In the end, the cops, who are set up to have their heroic moment stopping the big-bad in her nest, of course actually make everything worse.  This scene should have been where we saved the swimmers after the initial plan went sideways and we had to improvise.  But, instead of simply blocking up the tunnels, the cops, and Sophia, are going to follow the movie trope of putting themselves in danger and planting explosives.  

Explosives, it turns out, are a big fucking problem.  As is swimming into a nest of sharks.  As is firing machineguns in a circle into the water when you don't really know where the shark went.  But I was enjoying it in the way I enjoy all of these movies when shit goes looney tunes at the end.  

(late edit:  again, I think this is all intentional.  A lot of folks took shots at this for being "unbelievable" or whatever.  But I'm going with my reading that everyone just looks at the problem from their personal toolbox - if I am a hammer, everything is s nail. "Cops take reactionary action and blow things up and make bigger problems than they need to" is not different from "politicians will try to cover up problems in the short term hoping they go away".)

But it was during this whole sequence as the sharks headed into the Seine to chomp on the racers that I began to think "wait... was all of this intentional?" and began to move the pieces around in my head.

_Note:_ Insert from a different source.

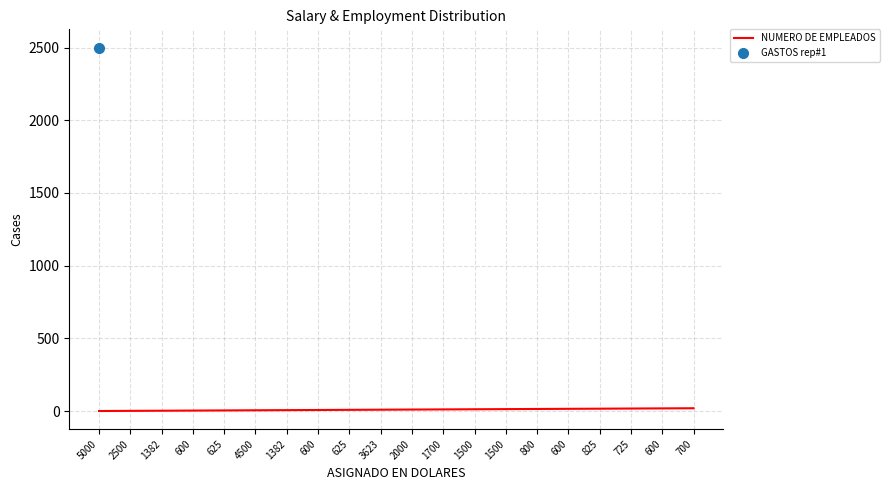

What is the value of the 1st point from the left?

1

I mean, yes, the foxy mayor and her staffers all get it.  But - yeah, with the fallen WWII ordinance shaken up by the sharks and the guns, etc...  you get the final explosions, and a sunk Paris.

And, the punchline of this very long walk seems to be:  well, now the sharks trashed YOUR home and the sharks are over populating in ways that will be bad for YOU.  And...  yeah.  That's pretty good stuff.  That name "Lilith" feels a bit more on the nose. 

Anyway, I could be wrong.  This could all be just someone making a clunky horror movie.  But I'm going with my interpretation.    (late edit:  And by this, I mean - it may be none of this is *intentional*, which would be disappointing.  But I also think it's a fair reading of the movie and where it takes you from the first scene to the last, and what the humans do to further their cause as we go along.  And that's why I'm not sure if we got a dark comedy intentionally or we got one by sheet happenstance of an over-caffeinated filmmaker.)